To: ItsAllCyclical who wrote (75910)10/10/2000 12:58:29 PM
From: Aggie  Read Replies (1) | Respond to of 95453
 
JimL, hello,

My take is slightly different. Late '99 steel prices were around $650/mt, now they're around $900-950. Forward contracts for 2001 are looking for about $1100/mt or higher.
For reference, steel has historically been $1100/mt for <$20 oil, or this is about what it sold for in '96-'97.

The mills and suppliers are all saying that their inventories (old stocks) are nearly depleted, which means that prices are headed even further up, IMO, because the price of smelting and milling is energy related - unless it's coal fired.

I think the current slight softness in the prices has more to do with the expectations shortfall in Q4 drilling activity.
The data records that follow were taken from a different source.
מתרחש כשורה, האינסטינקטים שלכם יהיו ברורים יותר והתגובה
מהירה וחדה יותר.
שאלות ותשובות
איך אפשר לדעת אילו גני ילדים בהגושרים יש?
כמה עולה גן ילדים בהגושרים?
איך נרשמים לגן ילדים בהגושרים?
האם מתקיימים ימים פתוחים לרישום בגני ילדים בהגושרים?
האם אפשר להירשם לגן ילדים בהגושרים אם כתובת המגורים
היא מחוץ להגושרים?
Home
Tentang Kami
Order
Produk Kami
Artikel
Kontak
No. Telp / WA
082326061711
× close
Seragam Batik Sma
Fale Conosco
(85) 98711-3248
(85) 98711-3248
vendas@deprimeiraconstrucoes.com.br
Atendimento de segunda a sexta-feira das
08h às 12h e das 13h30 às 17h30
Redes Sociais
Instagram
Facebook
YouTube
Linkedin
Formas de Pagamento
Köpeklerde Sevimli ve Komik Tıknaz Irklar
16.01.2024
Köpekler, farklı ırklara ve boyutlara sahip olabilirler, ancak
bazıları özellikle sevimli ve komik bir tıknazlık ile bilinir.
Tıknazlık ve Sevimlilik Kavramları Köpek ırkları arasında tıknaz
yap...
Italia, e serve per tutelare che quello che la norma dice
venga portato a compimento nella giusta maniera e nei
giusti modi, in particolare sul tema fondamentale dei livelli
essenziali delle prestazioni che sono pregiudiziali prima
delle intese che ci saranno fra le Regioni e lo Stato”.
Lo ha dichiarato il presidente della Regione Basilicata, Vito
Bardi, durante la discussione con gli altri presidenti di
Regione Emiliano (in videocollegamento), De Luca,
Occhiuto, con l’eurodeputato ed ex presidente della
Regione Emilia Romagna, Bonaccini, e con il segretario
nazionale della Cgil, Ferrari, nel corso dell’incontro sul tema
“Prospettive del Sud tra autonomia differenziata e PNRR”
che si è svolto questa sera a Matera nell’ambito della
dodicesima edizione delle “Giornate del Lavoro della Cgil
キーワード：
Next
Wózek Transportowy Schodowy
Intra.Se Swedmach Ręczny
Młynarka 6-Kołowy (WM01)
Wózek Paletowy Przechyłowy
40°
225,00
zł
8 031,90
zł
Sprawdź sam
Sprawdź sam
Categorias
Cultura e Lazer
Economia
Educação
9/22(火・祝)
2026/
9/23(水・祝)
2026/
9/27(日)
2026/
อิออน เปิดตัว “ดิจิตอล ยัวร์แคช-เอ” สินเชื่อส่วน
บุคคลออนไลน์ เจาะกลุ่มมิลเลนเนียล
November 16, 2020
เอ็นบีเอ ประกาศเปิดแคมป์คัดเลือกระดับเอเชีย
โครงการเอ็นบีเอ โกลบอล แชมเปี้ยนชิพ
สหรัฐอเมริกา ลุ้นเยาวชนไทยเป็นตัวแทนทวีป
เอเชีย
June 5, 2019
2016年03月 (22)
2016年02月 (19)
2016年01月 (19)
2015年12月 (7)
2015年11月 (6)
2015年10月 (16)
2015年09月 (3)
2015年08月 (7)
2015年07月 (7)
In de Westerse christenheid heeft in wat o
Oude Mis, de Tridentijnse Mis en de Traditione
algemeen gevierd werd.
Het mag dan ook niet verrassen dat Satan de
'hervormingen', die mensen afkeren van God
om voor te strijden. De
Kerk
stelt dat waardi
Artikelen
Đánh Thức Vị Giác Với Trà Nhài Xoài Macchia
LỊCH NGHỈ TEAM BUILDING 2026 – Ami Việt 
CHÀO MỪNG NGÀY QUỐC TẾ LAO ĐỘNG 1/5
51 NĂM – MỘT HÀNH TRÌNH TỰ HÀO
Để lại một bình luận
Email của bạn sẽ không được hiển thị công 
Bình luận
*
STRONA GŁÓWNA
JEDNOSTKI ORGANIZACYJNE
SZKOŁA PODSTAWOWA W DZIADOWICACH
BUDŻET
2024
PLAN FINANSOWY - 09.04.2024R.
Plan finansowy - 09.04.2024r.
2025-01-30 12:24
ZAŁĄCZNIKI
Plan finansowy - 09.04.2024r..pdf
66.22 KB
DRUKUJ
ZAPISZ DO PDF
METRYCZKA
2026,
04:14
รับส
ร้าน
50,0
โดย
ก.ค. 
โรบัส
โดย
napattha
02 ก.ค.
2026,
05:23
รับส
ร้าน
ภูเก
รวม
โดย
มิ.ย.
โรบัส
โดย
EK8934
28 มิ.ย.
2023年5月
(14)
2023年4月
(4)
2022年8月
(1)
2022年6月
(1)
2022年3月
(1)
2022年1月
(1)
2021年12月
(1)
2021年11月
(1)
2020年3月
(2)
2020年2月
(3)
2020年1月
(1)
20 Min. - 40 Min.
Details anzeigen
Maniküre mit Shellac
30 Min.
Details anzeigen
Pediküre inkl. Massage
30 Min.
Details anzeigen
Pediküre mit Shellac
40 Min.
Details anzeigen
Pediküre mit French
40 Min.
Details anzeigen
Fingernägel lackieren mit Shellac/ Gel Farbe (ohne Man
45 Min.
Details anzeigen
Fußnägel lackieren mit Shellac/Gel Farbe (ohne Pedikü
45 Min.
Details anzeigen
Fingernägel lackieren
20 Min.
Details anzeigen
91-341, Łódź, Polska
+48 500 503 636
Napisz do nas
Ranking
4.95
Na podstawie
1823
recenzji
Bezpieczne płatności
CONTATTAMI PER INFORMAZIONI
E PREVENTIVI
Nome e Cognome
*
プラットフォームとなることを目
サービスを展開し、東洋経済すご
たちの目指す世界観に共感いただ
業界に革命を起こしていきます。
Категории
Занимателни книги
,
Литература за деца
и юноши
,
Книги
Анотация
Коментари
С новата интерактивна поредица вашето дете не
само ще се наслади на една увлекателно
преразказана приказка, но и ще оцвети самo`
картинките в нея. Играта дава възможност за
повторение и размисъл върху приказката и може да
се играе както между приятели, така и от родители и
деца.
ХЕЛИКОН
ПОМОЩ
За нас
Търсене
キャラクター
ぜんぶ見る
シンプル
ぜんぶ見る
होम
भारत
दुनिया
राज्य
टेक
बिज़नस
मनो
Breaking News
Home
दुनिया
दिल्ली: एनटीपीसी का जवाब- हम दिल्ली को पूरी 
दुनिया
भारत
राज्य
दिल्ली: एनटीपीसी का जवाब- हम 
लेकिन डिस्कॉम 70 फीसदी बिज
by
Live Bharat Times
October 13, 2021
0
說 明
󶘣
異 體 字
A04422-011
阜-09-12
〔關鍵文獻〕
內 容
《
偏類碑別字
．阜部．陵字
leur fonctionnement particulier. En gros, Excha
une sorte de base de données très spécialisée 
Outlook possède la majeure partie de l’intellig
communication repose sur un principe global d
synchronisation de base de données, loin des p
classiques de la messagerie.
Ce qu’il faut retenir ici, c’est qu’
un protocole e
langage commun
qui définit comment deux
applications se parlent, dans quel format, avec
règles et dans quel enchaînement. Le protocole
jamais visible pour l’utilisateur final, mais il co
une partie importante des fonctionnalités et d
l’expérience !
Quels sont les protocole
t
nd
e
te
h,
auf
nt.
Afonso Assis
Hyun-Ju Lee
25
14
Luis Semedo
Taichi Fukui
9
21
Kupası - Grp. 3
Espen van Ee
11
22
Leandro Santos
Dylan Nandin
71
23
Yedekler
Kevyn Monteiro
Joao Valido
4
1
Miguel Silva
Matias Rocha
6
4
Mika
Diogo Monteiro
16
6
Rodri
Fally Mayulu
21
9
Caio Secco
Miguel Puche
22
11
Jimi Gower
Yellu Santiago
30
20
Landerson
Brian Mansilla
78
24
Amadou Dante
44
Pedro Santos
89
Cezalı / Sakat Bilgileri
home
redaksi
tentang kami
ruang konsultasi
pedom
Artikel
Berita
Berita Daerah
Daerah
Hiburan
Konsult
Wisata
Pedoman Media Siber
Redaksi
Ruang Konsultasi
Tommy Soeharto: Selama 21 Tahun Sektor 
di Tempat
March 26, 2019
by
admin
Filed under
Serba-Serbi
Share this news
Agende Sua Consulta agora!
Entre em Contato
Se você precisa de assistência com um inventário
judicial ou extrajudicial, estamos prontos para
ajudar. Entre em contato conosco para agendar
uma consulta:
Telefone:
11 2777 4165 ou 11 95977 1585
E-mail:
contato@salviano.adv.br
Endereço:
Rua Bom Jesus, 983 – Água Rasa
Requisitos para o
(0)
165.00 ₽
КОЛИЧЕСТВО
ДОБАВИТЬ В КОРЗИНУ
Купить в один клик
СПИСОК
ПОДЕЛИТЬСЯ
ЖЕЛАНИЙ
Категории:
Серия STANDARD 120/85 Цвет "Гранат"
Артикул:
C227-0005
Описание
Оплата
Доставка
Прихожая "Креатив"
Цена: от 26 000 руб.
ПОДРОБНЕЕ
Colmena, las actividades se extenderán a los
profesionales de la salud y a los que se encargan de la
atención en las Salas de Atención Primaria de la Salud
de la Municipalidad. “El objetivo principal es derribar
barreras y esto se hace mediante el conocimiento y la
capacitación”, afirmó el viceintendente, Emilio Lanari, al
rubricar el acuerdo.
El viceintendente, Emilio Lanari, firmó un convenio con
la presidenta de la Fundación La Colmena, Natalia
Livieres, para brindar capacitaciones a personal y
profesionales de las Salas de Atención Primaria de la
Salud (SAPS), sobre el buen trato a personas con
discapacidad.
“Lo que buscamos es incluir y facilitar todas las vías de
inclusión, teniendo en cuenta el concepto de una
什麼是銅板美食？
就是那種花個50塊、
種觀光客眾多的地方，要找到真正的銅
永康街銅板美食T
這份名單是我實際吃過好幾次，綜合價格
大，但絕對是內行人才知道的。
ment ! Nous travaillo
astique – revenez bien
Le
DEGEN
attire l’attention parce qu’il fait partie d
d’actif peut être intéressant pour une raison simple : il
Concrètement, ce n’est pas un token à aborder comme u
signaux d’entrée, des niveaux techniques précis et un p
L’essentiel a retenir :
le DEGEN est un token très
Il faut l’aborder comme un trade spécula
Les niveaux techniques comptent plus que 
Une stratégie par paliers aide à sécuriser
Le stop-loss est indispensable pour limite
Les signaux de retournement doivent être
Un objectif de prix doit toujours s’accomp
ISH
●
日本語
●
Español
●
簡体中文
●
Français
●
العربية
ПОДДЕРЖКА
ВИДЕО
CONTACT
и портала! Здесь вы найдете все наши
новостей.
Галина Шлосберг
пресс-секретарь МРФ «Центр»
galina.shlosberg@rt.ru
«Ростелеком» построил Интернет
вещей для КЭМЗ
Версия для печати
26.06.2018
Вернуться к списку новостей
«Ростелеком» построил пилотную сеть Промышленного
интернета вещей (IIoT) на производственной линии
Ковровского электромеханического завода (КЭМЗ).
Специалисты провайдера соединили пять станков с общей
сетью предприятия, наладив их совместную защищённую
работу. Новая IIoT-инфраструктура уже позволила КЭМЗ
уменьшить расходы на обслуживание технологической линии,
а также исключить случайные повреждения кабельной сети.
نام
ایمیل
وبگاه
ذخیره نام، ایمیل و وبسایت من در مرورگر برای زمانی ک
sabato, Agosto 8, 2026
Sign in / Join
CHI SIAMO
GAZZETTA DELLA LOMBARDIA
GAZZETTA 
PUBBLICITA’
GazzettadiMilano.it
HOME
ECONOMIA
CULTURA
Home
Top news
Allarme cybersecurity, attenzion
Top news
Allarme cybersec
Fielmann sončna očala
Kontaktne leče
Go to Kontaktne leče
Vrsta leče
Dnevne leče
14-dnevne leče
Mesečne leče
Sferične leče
And this "working through high-cost inventories" comment is, to me, BS considering that energy costs are the major factor in play.

My conclusion is that the OCTG / drillpipe mills will be very busy next year, but they will find themselves squeezed between higher demand and more intense competition from foreign (state owned) mills with cheap energy supplies. Hence a squeeze on profit margin.

Having said that, I've got a pretty good position in GRP right now, largely because of their leadership in drillpipe.

Good luck to All, (got my absentee ballot a few minutes ago - if an Aggie can do it you can too!)